◆ Given problem a ◆
Rewrite the paragraph beginning "Robert D. "Bob" Coble (born April 27, 1953)" in the passage on Bob Coble as a bulleted list of its main facts.

Robert D. "Bob" Coble (born April 27, 1953) is a former mayor of Columbia, South Carolina. Coble has been a resident of Columbia for most of his life having graduated from Dreher High School in 1971 where he was student body president. Coble and Frannie Heizer won the 1971 South Carolina State High School Debate Championship. Coble graduated from the University of South Carolina in 1975 cum laude and the University of South Carolina School of Law in 1978 cum laude. Coble was elected to the Richland County Council in 1985 and served until 1988. Coble was elected Mayor of Columbia South Carolina in 1990 and served until 2010.  Mayor Coble was elected Mayor five times and in his last re-election in 2006 received 64% of the citywide vote.  He was succeeded as mayor by Steve Benjamin. Coble is married to Beth Coble, the daughter of former South Carolina Attorney General Daniel McLeod in 1978. They are the parents of six children and eleven grandchildren.

◆ Data for this exercise ◆
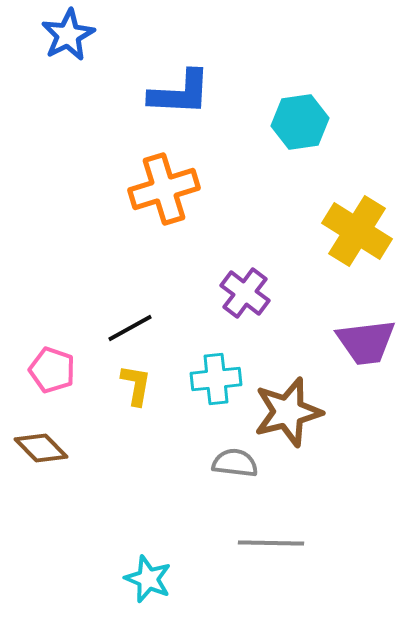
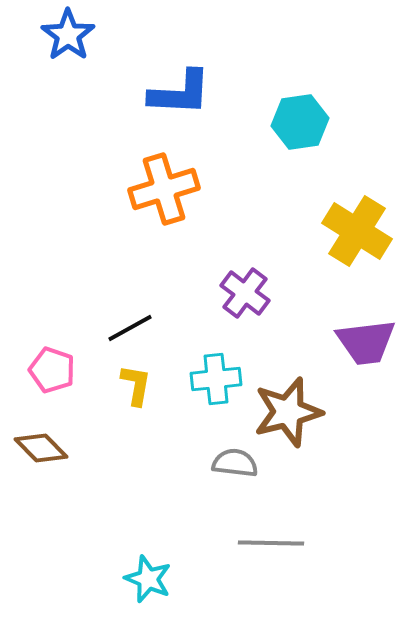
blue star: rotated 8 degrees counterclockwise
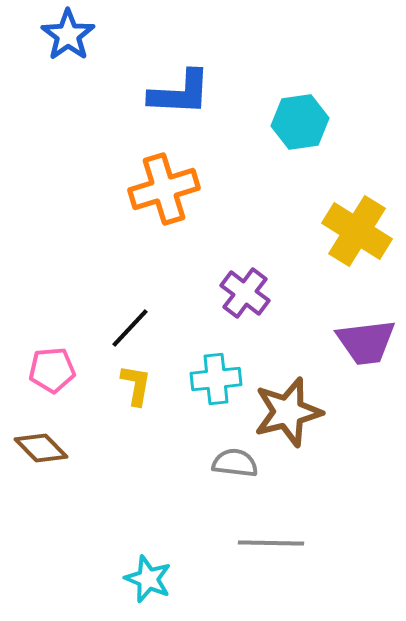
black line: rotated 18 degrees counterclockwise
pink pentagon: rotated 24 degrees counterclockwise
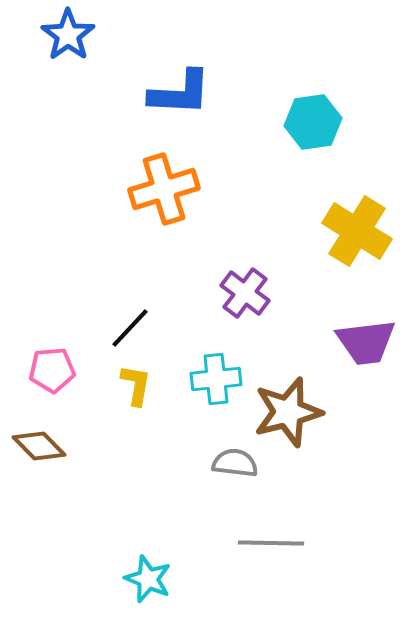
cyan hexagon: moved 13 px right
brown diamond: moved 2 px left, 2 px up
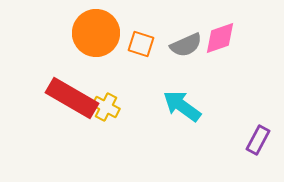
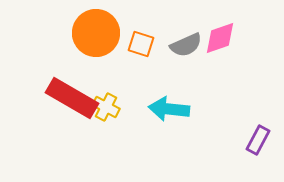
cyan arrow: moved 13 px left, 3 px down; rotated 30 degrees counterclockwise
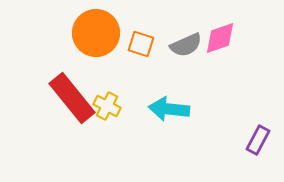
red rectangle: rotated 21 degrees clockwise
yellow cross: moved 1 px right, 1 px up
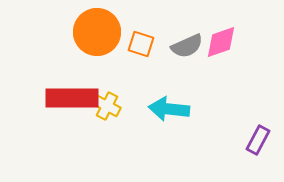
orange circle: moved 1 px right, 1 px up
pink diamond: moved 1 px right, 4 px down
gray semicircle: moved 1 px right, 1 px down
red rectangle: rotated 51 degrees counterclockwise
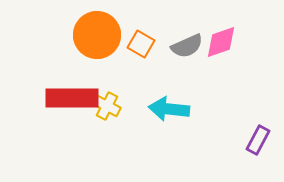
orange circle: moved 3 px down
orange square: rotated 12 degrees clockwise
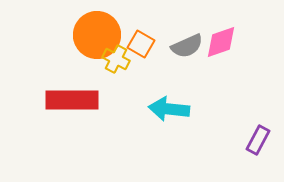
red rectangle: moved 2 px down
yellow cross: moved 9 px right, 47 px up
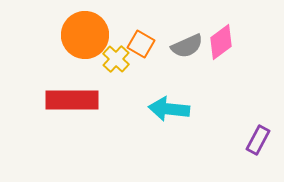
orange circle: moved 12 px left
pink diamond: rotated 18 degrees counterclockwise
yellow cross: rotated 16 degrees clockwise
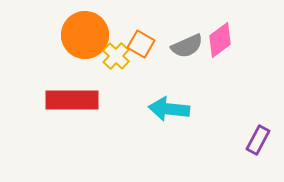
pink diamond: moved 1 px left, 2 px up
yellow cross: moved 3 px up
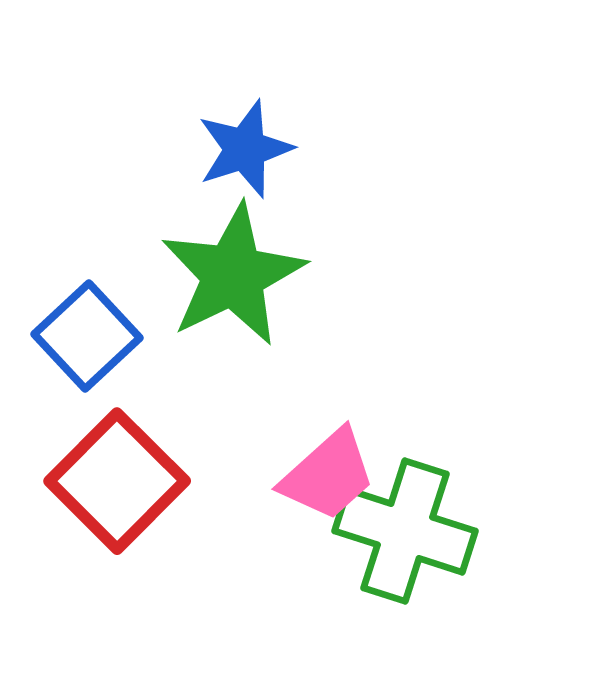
==
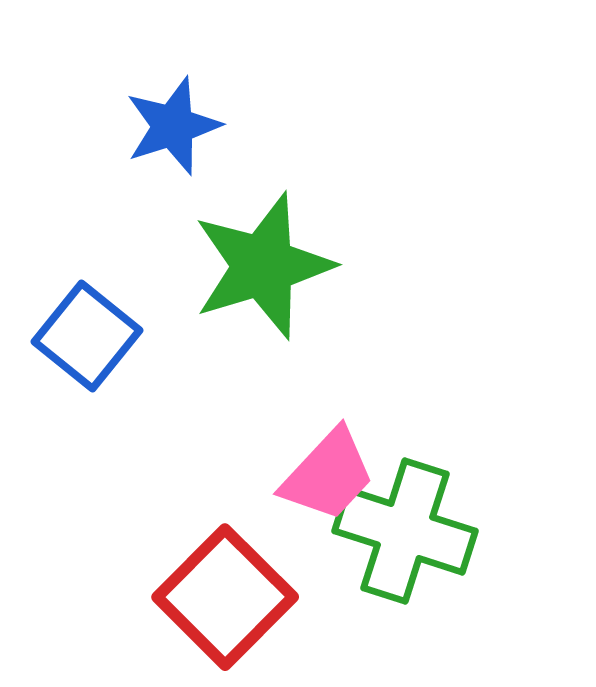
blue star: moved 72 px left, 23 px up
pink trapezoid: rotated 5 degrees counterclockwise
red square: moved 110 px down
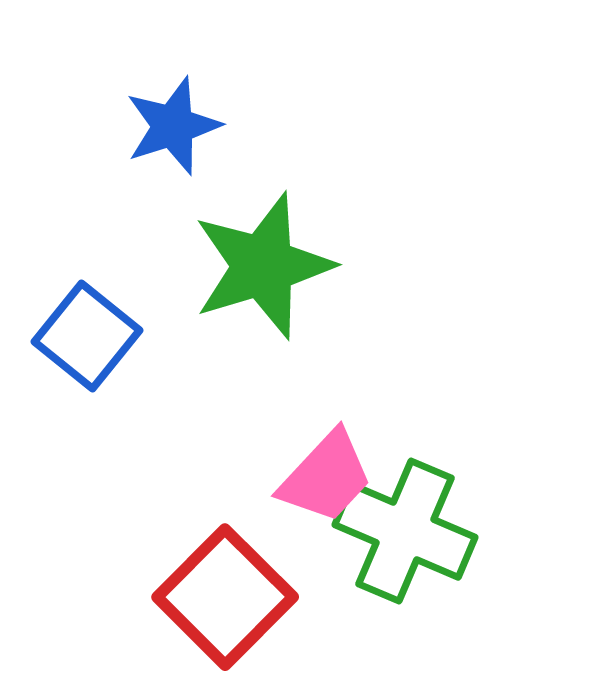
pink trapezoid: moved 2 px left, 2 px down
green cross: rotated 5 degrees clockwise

◆ Given problem b ◆
Render as a JSON list of strings, one string per line, the records starting with the line that contains "pink trapezoid: moved 2 px left, 2 px down" and going on through the line that contains "green cross: rotated 5 degrees clockwise".

◆ Written answer a ◆
- Born April 27, 1953; former mayor of Columbia, South Carolina, where he has lived most of his life
- Graduated from Dreher High School in 1971 as student body president; won the 1971 South Carolina State High School Debate Championship with Frannie Heizer
- Graduated cum laude from the University of South Carolina (1975) and its School of Law (1978)
- Served on the Richland County Council from 1985 to 1988
- Mayor of Columbia from 1990 to 2010, elected five times; won 64% of the citywide vote in his last re-election in 2006
- Succeeded as mayor by Steve Benjamin
- Married Beth Coble, daughter of former South Carolina Attorney General Daniel McLeod, in 1978; they have six children and eleven grandchildren

◆ Written answer b ◆
[
  "pink trapezoid: moved 2 px left, 2 px down",
  "green cross: rotated 5 degrees clockwise"
]